──────── Provided data ────────

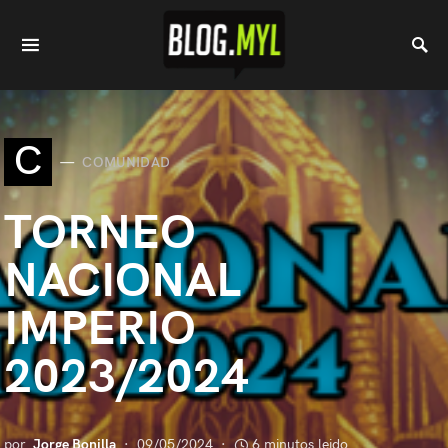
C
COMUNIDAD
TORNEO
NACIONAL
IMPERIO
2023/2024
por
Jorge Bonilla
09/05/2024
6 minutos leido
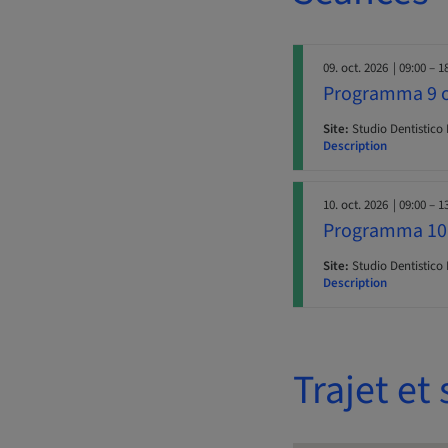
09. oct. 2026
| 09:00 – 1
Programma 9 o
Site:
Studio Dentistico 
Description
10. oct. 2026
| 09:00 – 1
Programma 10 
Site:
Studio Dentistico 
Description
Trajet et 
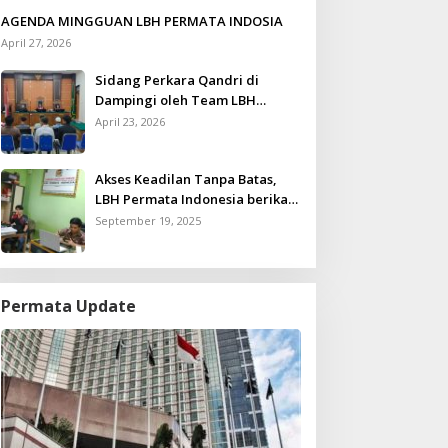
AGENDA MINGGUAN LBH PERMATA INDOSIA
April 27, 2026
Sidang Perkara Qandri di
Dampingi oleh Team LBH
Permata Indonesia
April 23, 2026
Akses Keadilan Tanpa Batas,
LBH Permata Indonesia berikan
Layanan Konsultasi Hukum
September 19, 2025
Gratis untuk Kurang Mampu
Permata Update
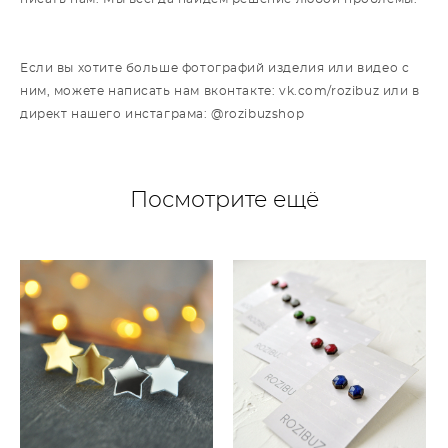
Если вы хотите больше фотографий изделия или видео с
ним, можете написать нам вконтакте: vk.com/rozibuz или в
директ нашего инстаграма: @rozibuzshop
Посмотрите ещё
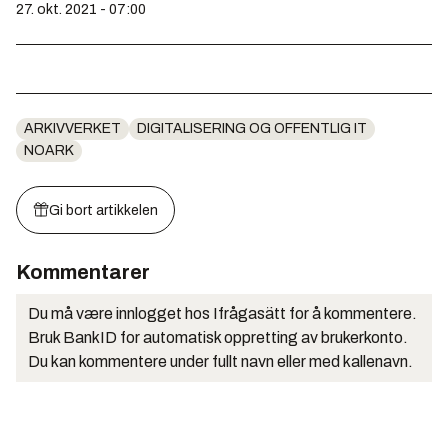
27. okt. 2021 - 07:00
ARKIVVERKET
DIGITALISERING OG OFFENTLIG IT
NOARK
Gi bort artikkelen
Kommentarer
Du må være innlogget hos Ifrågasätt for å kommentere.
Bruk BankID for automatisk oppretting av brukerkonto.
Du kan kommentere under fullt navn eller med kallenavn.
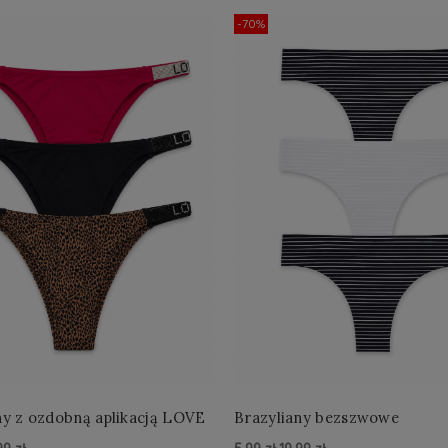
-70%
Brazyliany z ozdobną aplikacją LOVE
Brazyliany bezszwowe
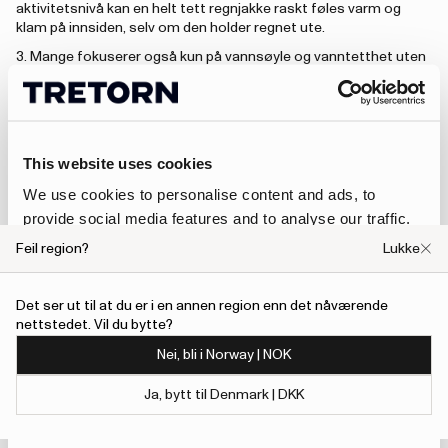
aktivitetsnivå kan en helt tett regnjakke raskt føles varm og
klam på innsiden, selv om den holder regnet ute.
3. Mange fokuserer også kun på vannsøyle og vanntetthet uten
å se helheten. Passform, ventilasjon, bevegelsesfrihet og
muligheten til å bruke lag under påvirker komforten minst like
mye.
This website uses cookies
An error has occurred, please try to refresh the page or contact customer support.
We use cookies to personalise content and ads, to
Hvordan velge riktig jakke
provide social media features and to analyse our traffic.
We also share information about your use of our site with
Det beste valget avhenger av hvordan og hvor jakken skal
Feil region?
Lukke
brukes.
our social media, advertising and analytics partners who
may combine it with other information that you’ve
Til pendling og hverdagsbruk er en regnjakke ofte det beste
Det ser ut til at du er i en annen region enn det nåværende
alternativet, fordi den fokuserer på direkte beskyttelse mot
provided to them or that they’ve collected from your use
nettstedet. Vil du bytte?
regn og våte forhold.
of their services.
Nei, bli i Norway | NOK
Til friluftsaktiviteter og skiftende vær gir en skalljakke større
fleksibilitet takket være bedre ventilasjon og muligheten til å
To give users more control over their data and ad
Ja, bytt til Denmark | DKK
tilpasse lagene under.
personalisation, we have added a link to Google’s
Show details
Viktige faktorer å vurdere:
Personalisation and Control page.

────────

◆ What is needed:
Please write out every line of the listing above exactly, and leave the images behind.

◆ Written solution:
C
COMUNIDAD
TORNEO
NACIONAL
IMPERIO
2023/2024
por
Jorge Bonilla
09/05/2024
6 minutos leido
09. oct. 2026
| 09:00 – 1
Programma 9 o
Site:
Studio Dentistico 
Description
10. oct. 2026
| 09:00 – 1
Programma 10 
Site:
Studio Dentistico 
Description
Trajet et 
AGENDA MINGGUAN LBH PERMATA INDOSIA
April 27, 2026
Sidang Perkara Qandri di
Dampingi oleh Team LBH
Permata Indonesia
April 23, 2026
Akses Keadilan Tanpa Batas,
LBH Permata Indonesia berikan
Layanan Konsultasi Hukum
September 19, 2025
Gratis untuk Kurang Mampu
Permata Update
Если вы хотите больше фотографий изделия или видео с
ним, можете написать нам вконтакте: vk.com/rozibuz или в
директ нашего инстаграма: @rozibuzshop
Посмотрите ещё
27. okt. 2021 - 07:00
ARKIVVERKET
DIGITALISERING OG OFFENTLIG IT
NOARK
Gi bort artikkelen
Kommentarer
Du må være innlogget hos Ifrågasätt for å kommentere.
Bruk BankID for automatisk oppretting av brukerkonto.
Du kan kommentere under fullt navn eller med kallenavn.
-70%
Brazyliany z ozdobną aplikacją LOVE
Brazyliany bezszwowe
aktivitetsnivå kan en helt tett regnjakke raskt føles varm og
klam på innsiden, selv om den holder regnet ute.
3. Mange fokuserer også kun på vannsøyle og vanntetthet uten
å se helheten. Passform, ventilasjon, bevegelsesfrihet og
muligheten til å bruke lag under påvirker komforten minst like
mye.
This website uses cookies
An error has occurred, please try to refresh the page or contact customer support.
We use cookies to personalise content and ads, to
Hvordan velge riktig jakke
provide social media features and to analyse our traffic.
We also share information about your use of our site with
Det beste valget avhenger av hvordan og hvor jakken skal
Feil region?
Lukke
brukes.
our social media, advertising and analytics partners who
may combine it with other information that you’ve
Til pendling og hverdagsbruk er en regnjakke ofte det beste
Det ser ut til at du er i en annen region enn det nåværende
alternativet, fordi den fokuserer på direkte beskyttelse mot
provided to them or that they’ve collected from your use
nettstedet. Vil du bytte?
regn og våte forhold.
of their services.
Nei, bli i Norway | NOK
Til friluftsaktiviteter og skiftende vær gir en skalljakke større
fleksibilitet takket være bedre ventilasjon og muligheten til å
To give users more control over their data and ad
Ja, bytt til Denmark | DKK
tilpasse lagene under.
personalisation, we have added a link to Google’s
Show details
Viktige faktorer å vurdere:
Personalisation and Control page.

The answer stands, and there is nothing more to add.